PROBLEM: In the copy, include no images. Reproduce the entries exactly.

RECORD EXTRACTS:
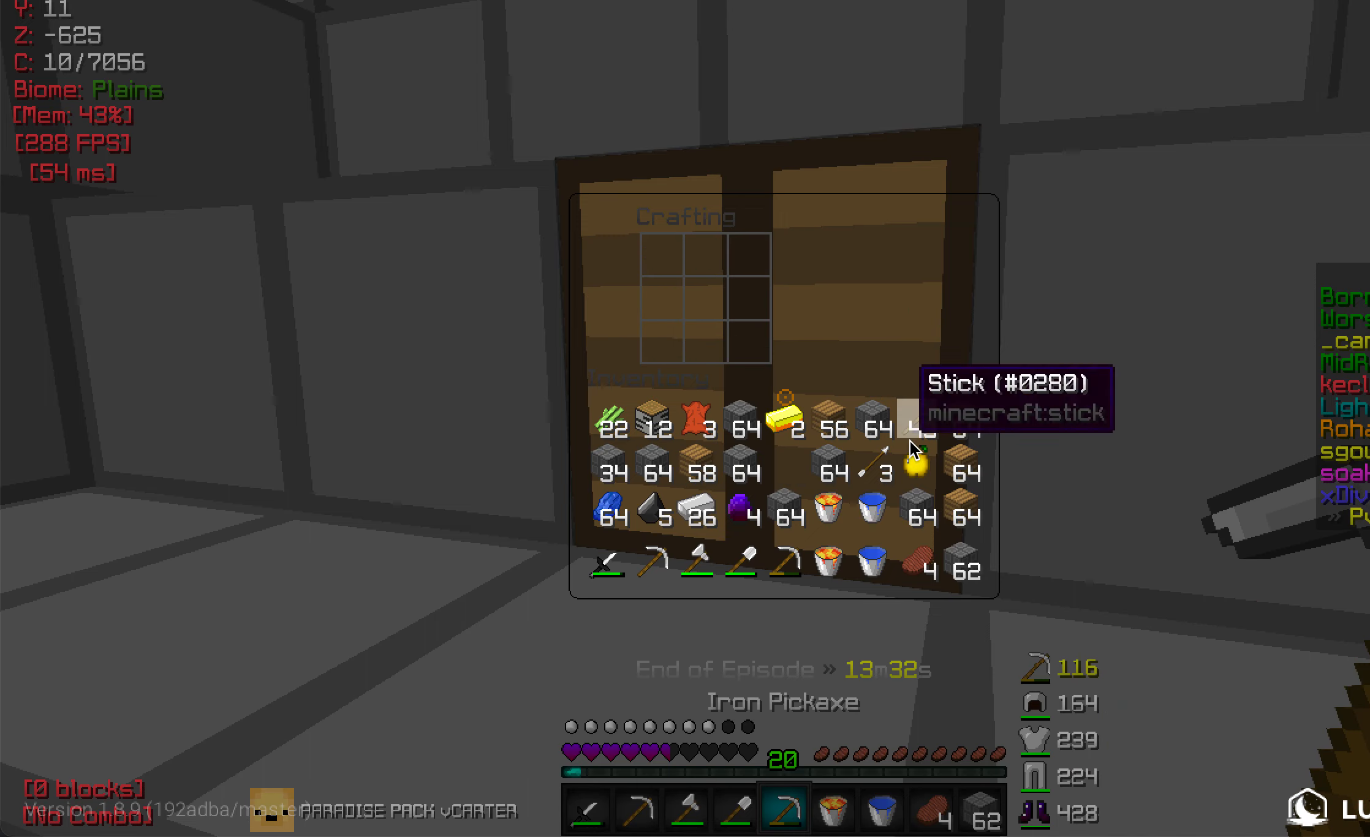
{"keys": [], "mouse": [], "events": []}
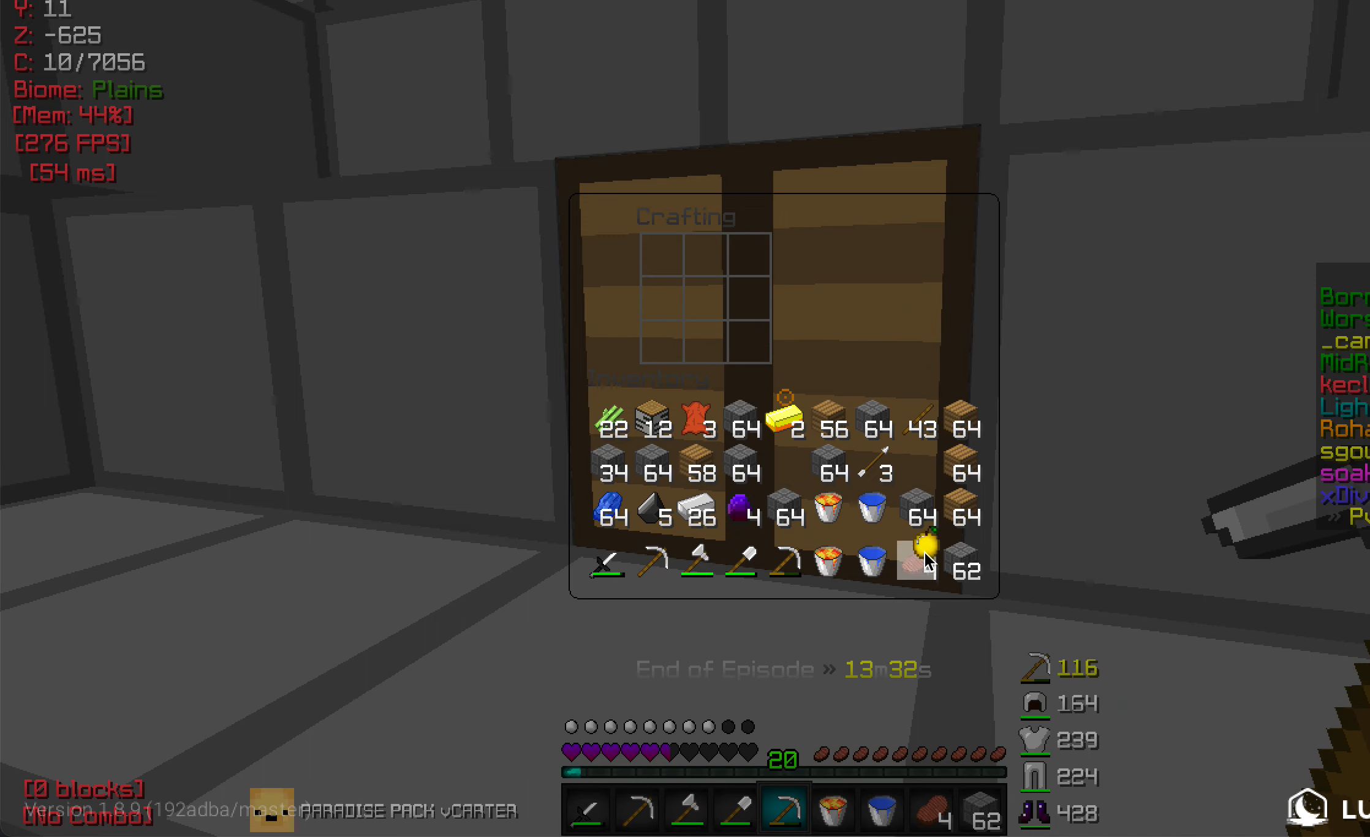
{"keys": [], "mouse": [], "events": []}
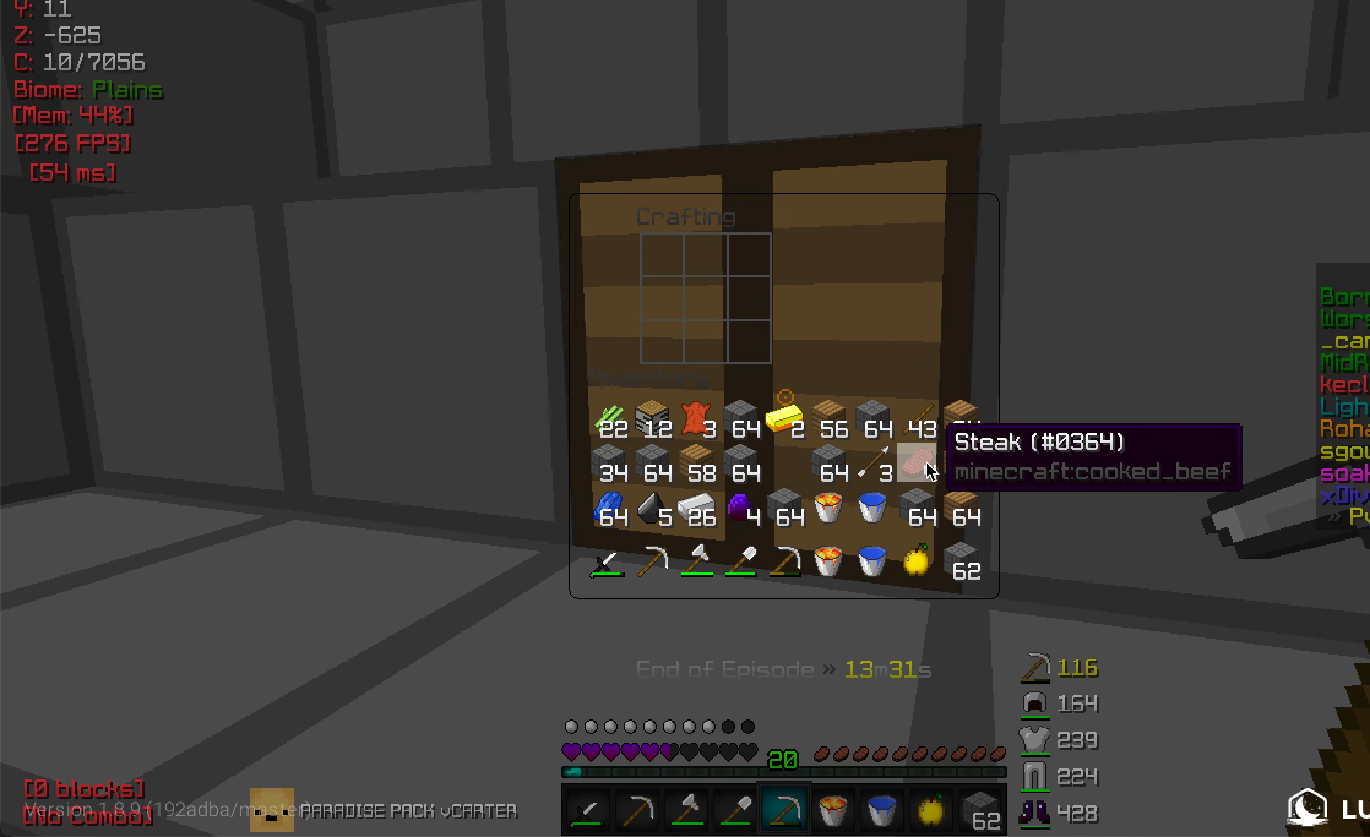
{"keys": ["w"], "mouse": [], "events": [[450, "w", "down"]]}
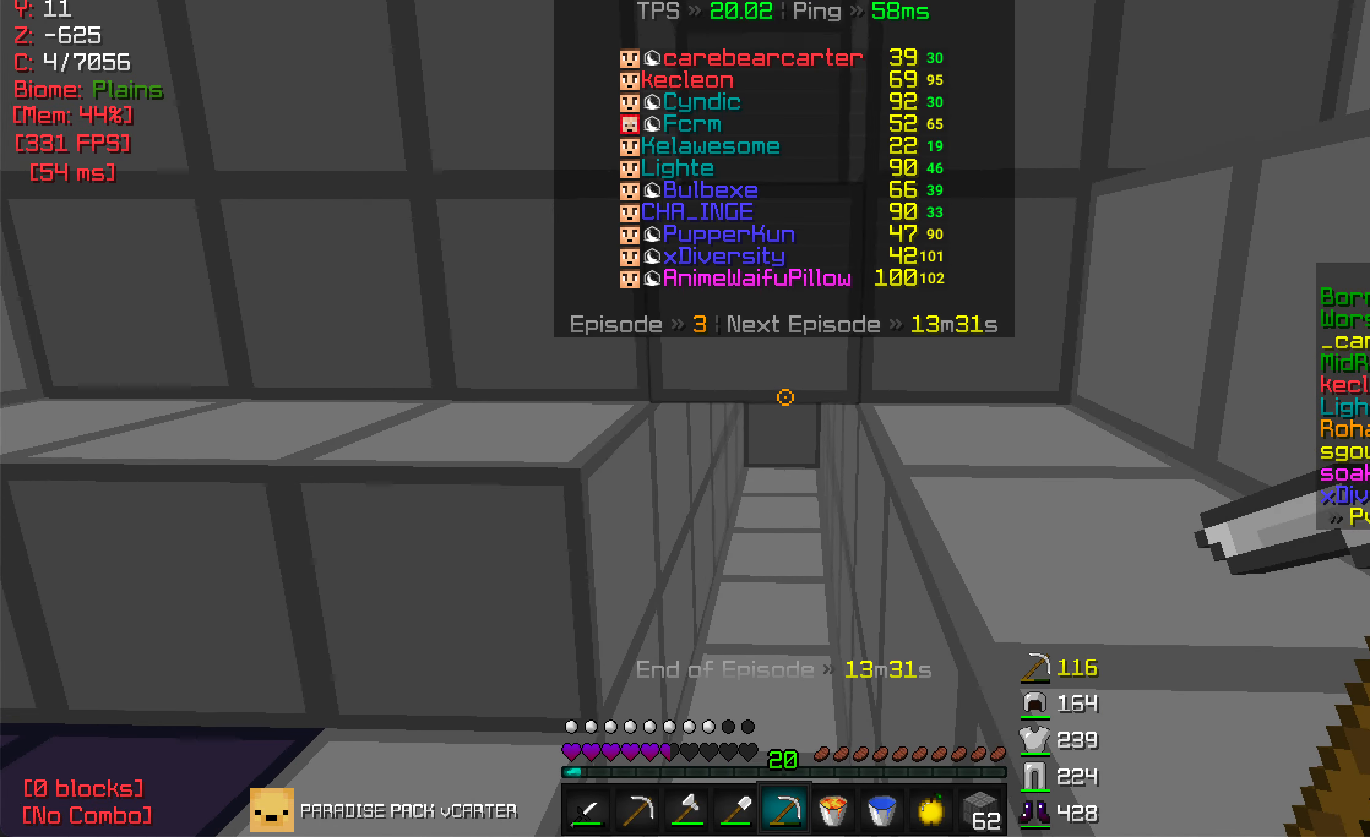
{"keys": ["w"], "mouse": [], "events": []}
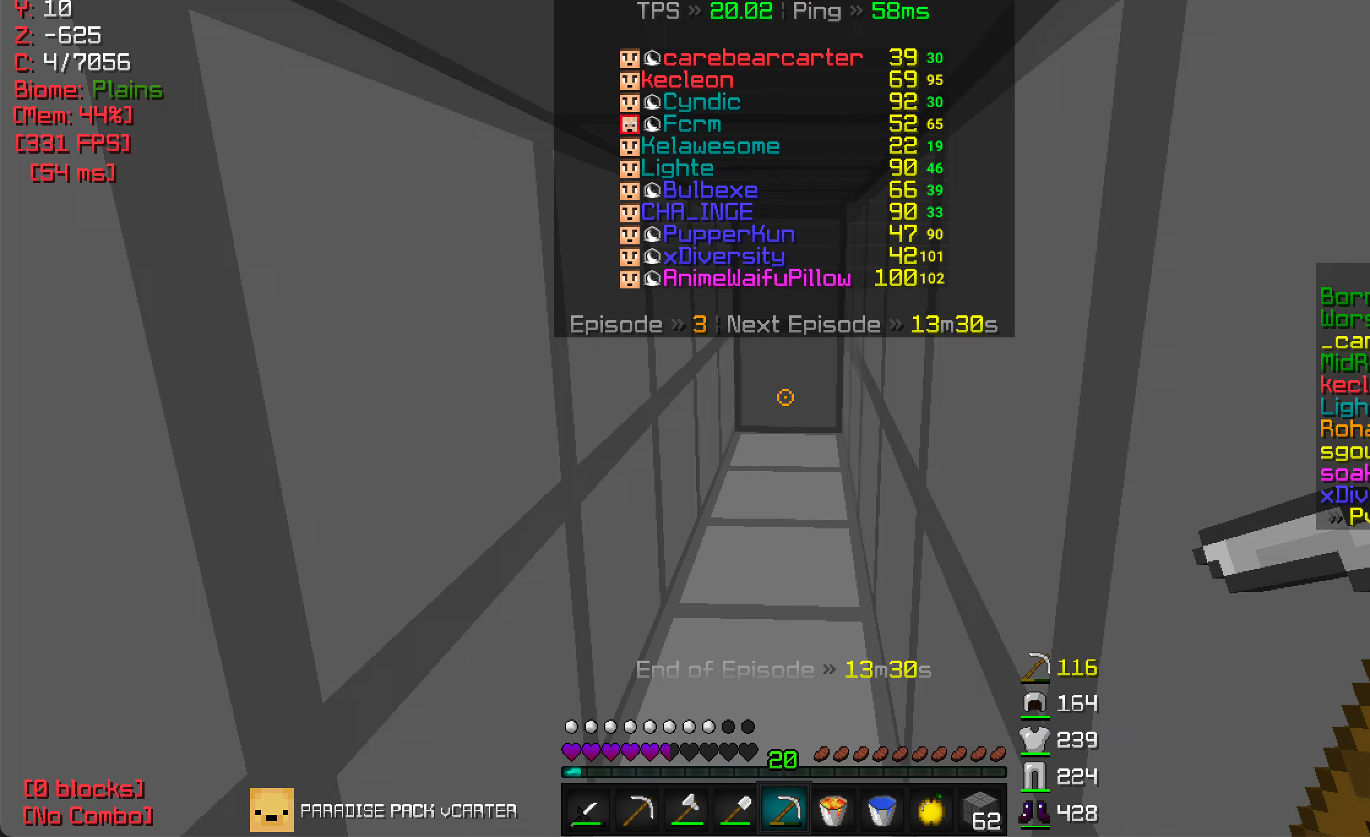
{"keys": ["w"], "mouse": [], "events": []}
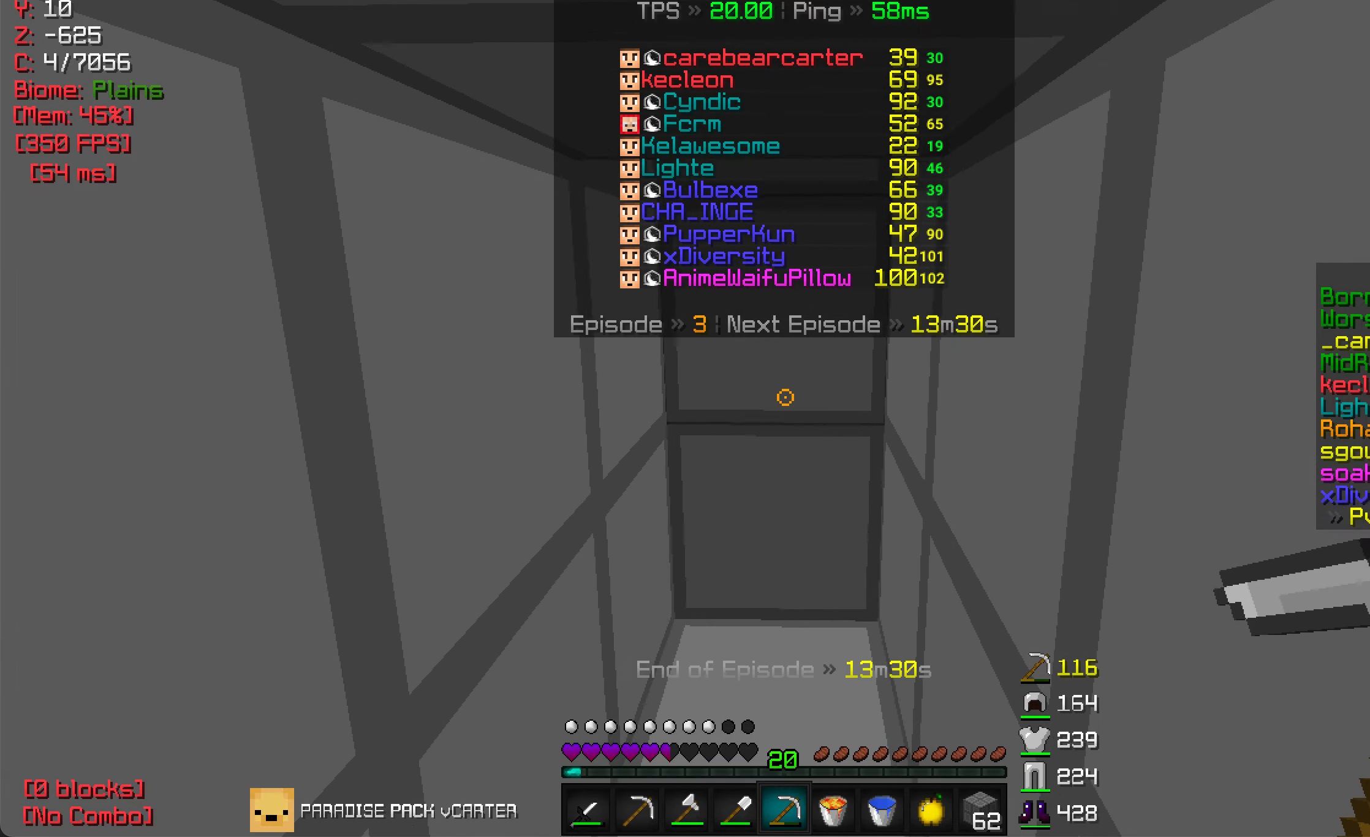
{"keys": [], "mouse": [], "events": [[250, "w", "up"]]}
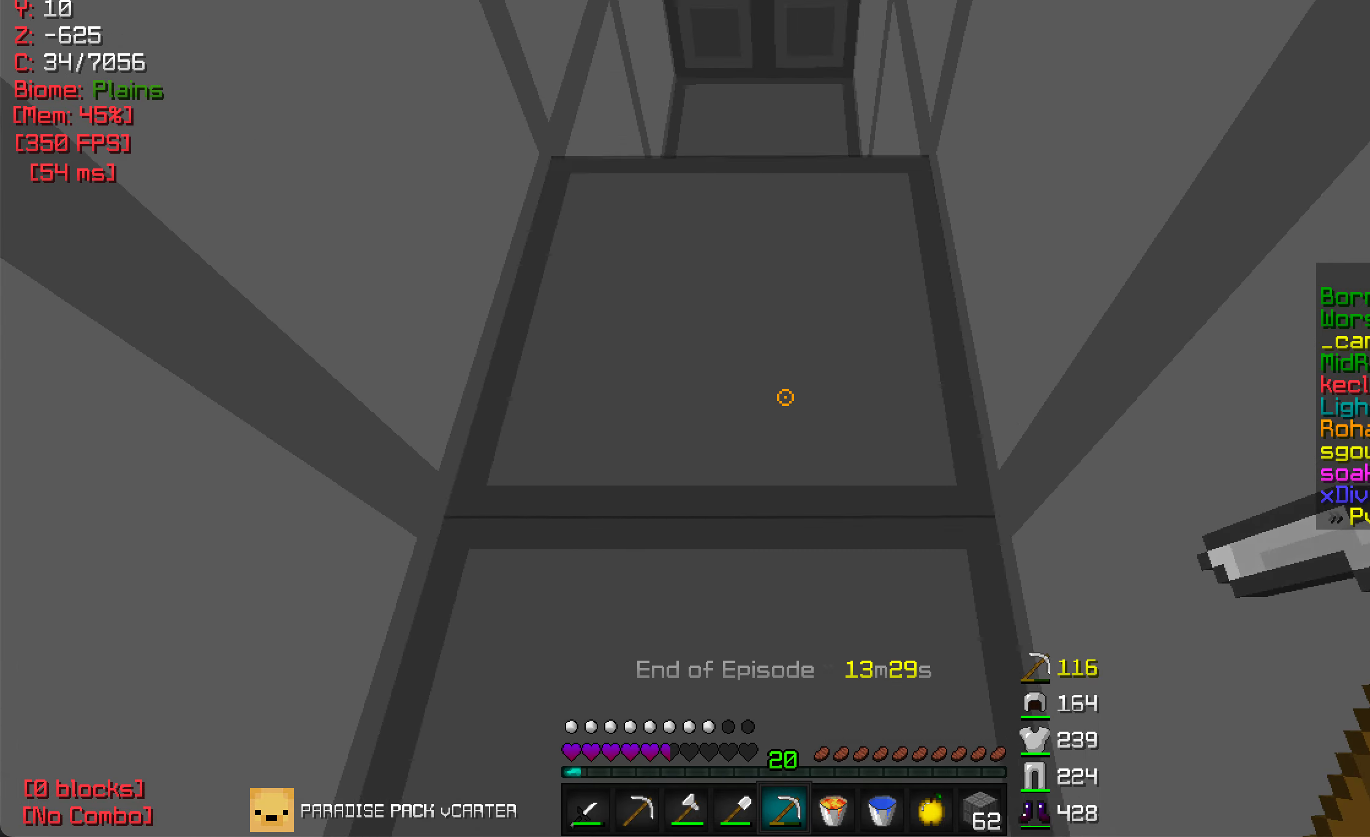
{"keys": ["w"], "mouse": [], "events": [[33, "w", "down"]]}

WRITTEN RESPONSE:
{"keys": [], "mouse": [], "events": []}
{"keys": [], "mouse": [], "events": []}
{"keys": ["w"], "mouse": [], "events": [[450, "w", "down"]]}
{"keys": ["w"], "mouse": [], "events": []}
{"keys": ["w"], "mouse": [], "events": []}
{"keys": [], "mouse": [], "events": [[250, "w", "up"]]}
{"keys": ["w"], "mouse": [], "events": [[33, "w", "down"]]}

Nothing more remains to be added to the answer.